Feng Linsong estaba muy ocupado con su trabajo y solo había ido a ver a la abuela en dos ocasiones durante su estancia en el hospital inconsciente.
Esta vez, se tomó dos días más de vacaciones y, al ver que todos aún no habían comido, le dijo a Rong Ci: “Ya que Xiao Ci también ha vuelto, vamos a comer juntos.”
Feng Linsong siempre había estado muy ocupado con su trabajo, tanto antes como después de casarse, y Rong Ci no lo había visto muy a menudo.
Sin embargo, desde pequeña, Feng Linsong siempre había sido bastante amable con ella.
Ante la invitación de Feng Linsong, Sang Qian y Feng Tinglin no dijeron nada en contra.
El hecho de que no dijeran nada significaba que no tenían objeciones.
A lo largo de los muchos años que Rong Ci y Feng Tingxin habían estado casados, ella y la familia Feng solo habían ido a comer juntos un par de veces.
Al pensarlo, se daba cuenta de que ya había pasado mucho tiempo.
Dado que tanto ella como Feng Tingxin ya habían decidido divorciarse, no quería unirse a ellos para comer y dijo: “No, todavía tengo asuntos que tratar en la empresa, otra vez.”
Todos pudieron darse cuenta de que era una excusa.
Al oír esto, Feng Linsong se detuvo un momento y miró a Feng Tingxin.
Feng Tingxin aún no había dicho nada cuando Feng Jingxin bajó la cabeza decepcionada, agarrando su pequeña muñeca de peluche.
Feng Tingxin tampoco intentó retener a Rong Ci y solo dijo: “Te acompaño.”
Aunque decía que la acompañaba, en realidad quería hablar con ella.

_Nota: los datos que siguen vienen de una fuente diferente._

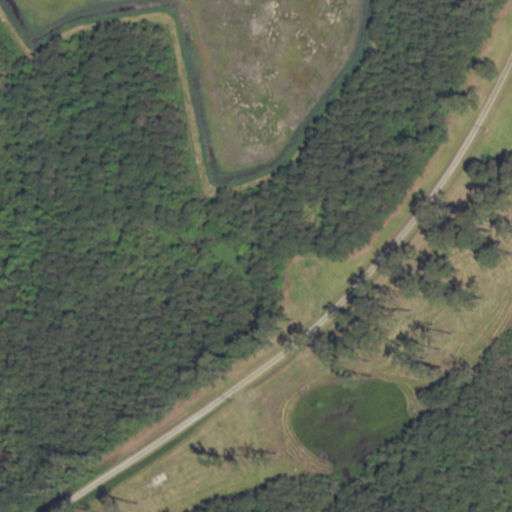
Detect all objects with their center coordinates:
road: (321, 321)
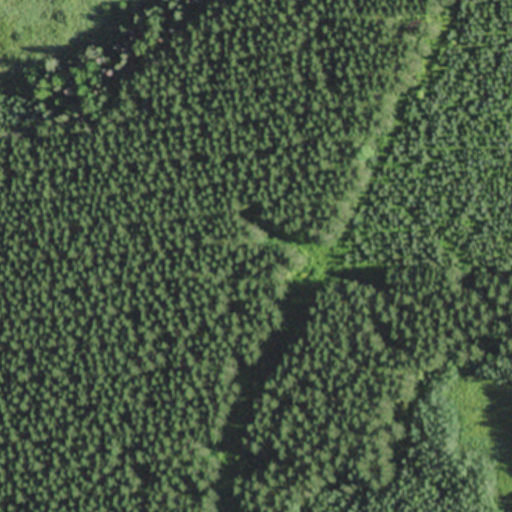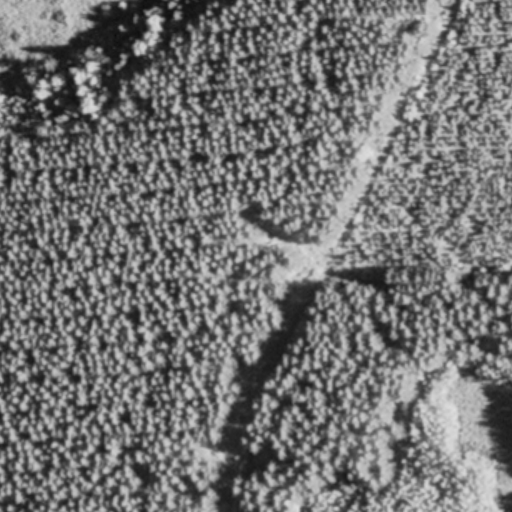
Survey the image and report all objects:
road: (405, 411)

Rong Ci entendió lo que quería decir y dijo: “No te molestes.”
Feng Tingxin se volvió y le dijo a Feng Jingxin: “Xinxin, juega un rato con tu tío, papá volverá pronto.”
“Entendido”, dijo Feng Jingxin, mirando a Rong Ci con anhelo. Al ver la tristeza en sus ojos, Rong Ci se detuvo y le acarició la cabeza: “Cuando mamá tenga tiempo, te llevaré a salir a jugar.”
Feng Jingxin se animó de inmediato y agarró la mano de Rong Ci que le acariciaba la cabeza: “¡Bien!”